As in the former Triangle ADB, where the Base AB is 335, the sum of the sides AD and DB 371, and the difference of them 171. If I extend the Compasses in the Line of Numbers from 335 unto 371, I hsal find the same entent to reach from 171 unto 189.4. This fourth Number I take out of the Base 335.0. and the remainder is 145.6, the half whereof is 72.8, and doth shew the distance from A unto H, where the Perpendicular shall fall, from the Angle D, upon the Base AB, dividing the former Triangle ADB into two right Angle Triangles, DHA and DHB, in which the Angles may be found by the second Proposition.
And this may suffice for the right Line Traingles, but for the more easie protraction of these Triangles, I will set down one more Proposition more concerning Chods.
5. Having the Semidiameter of a Circle, to find the Chord of the Ark.
- As the Sine of the Semiradius of 32 gr. to the Sine of half the Ark proposed:
- So ist the Semidiameter of the Circle given, to the Chord of the same Ark.

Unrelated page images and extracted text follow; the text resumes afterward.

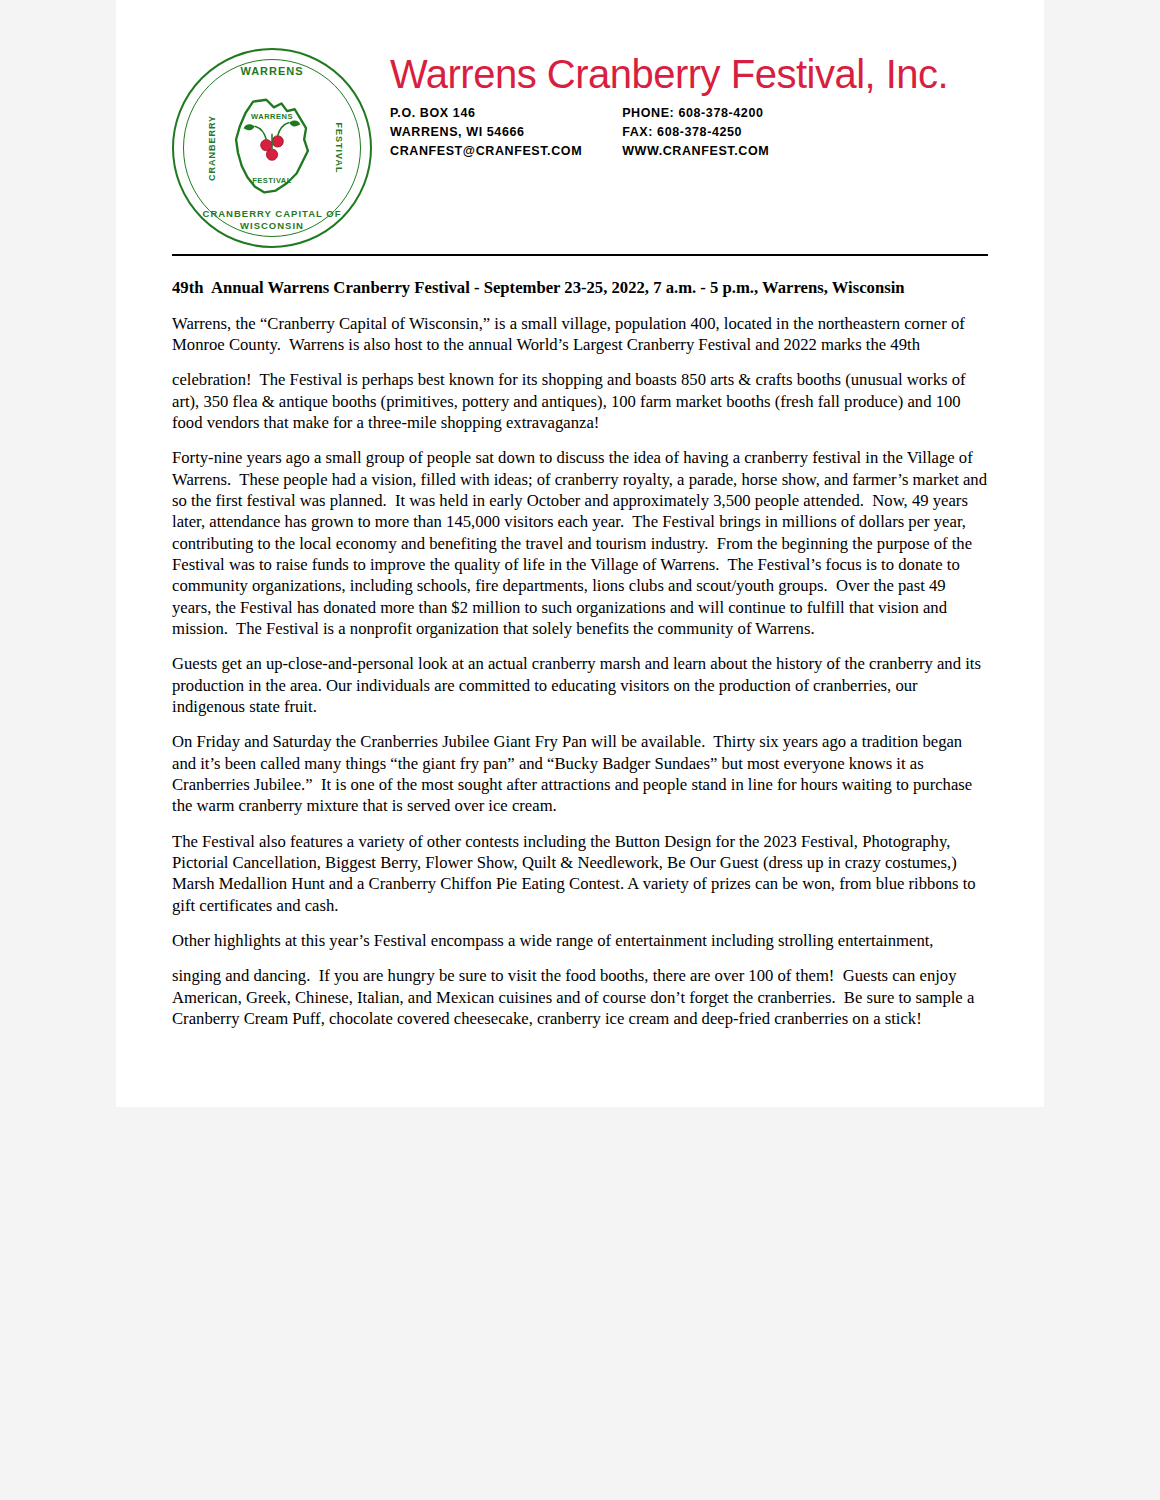WARRENS CRANBERRY FESTIVAL CRANBERRY CAPITAL OF WISCONSIN
WARRENS FESTIVAL
Warrens Cranberry Festival, Inc.
P.O. Box 146
Warrens, WI 54666
cranfest@cranfest.com
Phone: 608-378-4200
Fax: 608-378-4250
www.cranfest.com
49th Annual Warrens Cranberry Festival - September 23-25, 2022, 7 a.m. - 5 p.m., Warrens, Wisconsin
Warrens, the “Cranberry Capital of Wisconsin,” is a small village, population 400, located in the northeastern corner of Monroe County. Warrens is also host to the annual World’s Largest Cranberry Festival and 2022 marks the 49th
celebration! The Festival is perhaps best known for its shopping and boasts 850 arts & crafts booths (unusual works of art), 350 flea & antique booths (primitives, pottery and antiques), 100 farm market booths (fresh fall produce) and 100 food vendors that make for a three-mile shopping extravaganza!
Forty-nine years ago a small group of people sat down to discuss the idea of having a cranberry festival in the Village of Warrens. These people had a vision, filled with ideas; of cranberry royalty, a parade, horse show, and farmer’s market and so the first festival was planned. It was held in early October and approximately 3,500 people attended. Now, 49 years later, attendance has grown to more than 145,000 visitors each year. The Festival brings in millions of dollars per year, contributing to the local economy and benefiting the travel and tourism industry. From the beginning the purpose of the Festival was to raise funds to improve the quality of life in the Village of Warrens. The Festival’s focus is to donate to community organizations, including schools, fire departments, lions clubs and scout/youth groups. Over the past 49 years, the Festival has donated more than $2 million to such organizations and will continue to fulfill that vision and mission. The Festival is a nonprofit organization that solely benefits the community of Warrens.
Guests get an up-close-and-personal look at an actual cranberry marsh and learn about the history of the cranberry and its production in the area. Our individuals are committed to educating visitors on the production of cranberries, our indigenous state fruit.
On Friday and Saturday the Cranberries Jubilee Giant Fry Pan will be available. Thirty six years ago a tradition began and it’s been called many things “the giant fry pan” and “Bucky Badger Sundaes” but most everyone knows it as Cranberries Jubilee.” It is one of the most sought after attractions and people stand in line for hours waiting to purchase the warm cranberry mixture that is served over ice cream.
The Festival also features a variety of other contests including the Button Design for the 2023 Festival, Photography, Pictorial Cancellation, Biggest Berry, Flower Show, Quilt & Needlework, Be Our Guest (dress up in crazy costumes,) Marsh Medallion Hunt and a Cranberry Chiffon Pie Eating Contest. A variety of prizes can be won, from blue ribbons to gift certificates and cash.
Other highlights at this year’s Festival encompass a wide range of entertainment including strolling entertainment,
singing and dancing. If you are hungry be sure to visit the food booths, there are over 100 of them! Guests can enjoy American, Greek, Chinese, Italian, and Mexican cuisines and of course don’t forget the cranberries. Be sure to sample a Cranberry Cream Puff, chocolate covered cheesecake, cranberry ice cream and deep-fried cranberries on a stick!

As if in the protracting te former Triangle ADB, it were required to find the length of a Chord of 43 gr. 20 m agreeing to the Semidiameter AE, which is known to be three Inches. The half of 43 gr. 20 m. is 21 gr. 20 m. wherefore I extend the Compasses from the Sine of 30 gr. to the Sine of 21 gr. 20m. and I find the same extent to reach in the Line of Numbers from 3.000 parts to 2.215. which shews, that the Semidiameter being three Inches, the Chord of 43 gr. 20 m. will be 2 Inches and 215 parts of 100.
In like manner the Cord of 58 gr. agreeing to the same Semidiameter, would be found to be 2 inches and 909 parts. For half of 58 being 29; if I extend the Compasses in the Line of Sines from 30 gr. to 29 gr. the same extent will reach in the Line of Numbers from 3.000 unto 2.909.
Or in Cross work, if I extend the Compasses from the Sine of 30 gr. unto 3.000 in the Line of Numbers, I shall find the same extent to reach from 21 gr. 40 m. to 2.215 parts, and from 29 gr. to 2.909 parts, and from 7 gr. 20 m. to 795 parts; for the Cord of 14 gr. 40 m. for the third Angle ABD.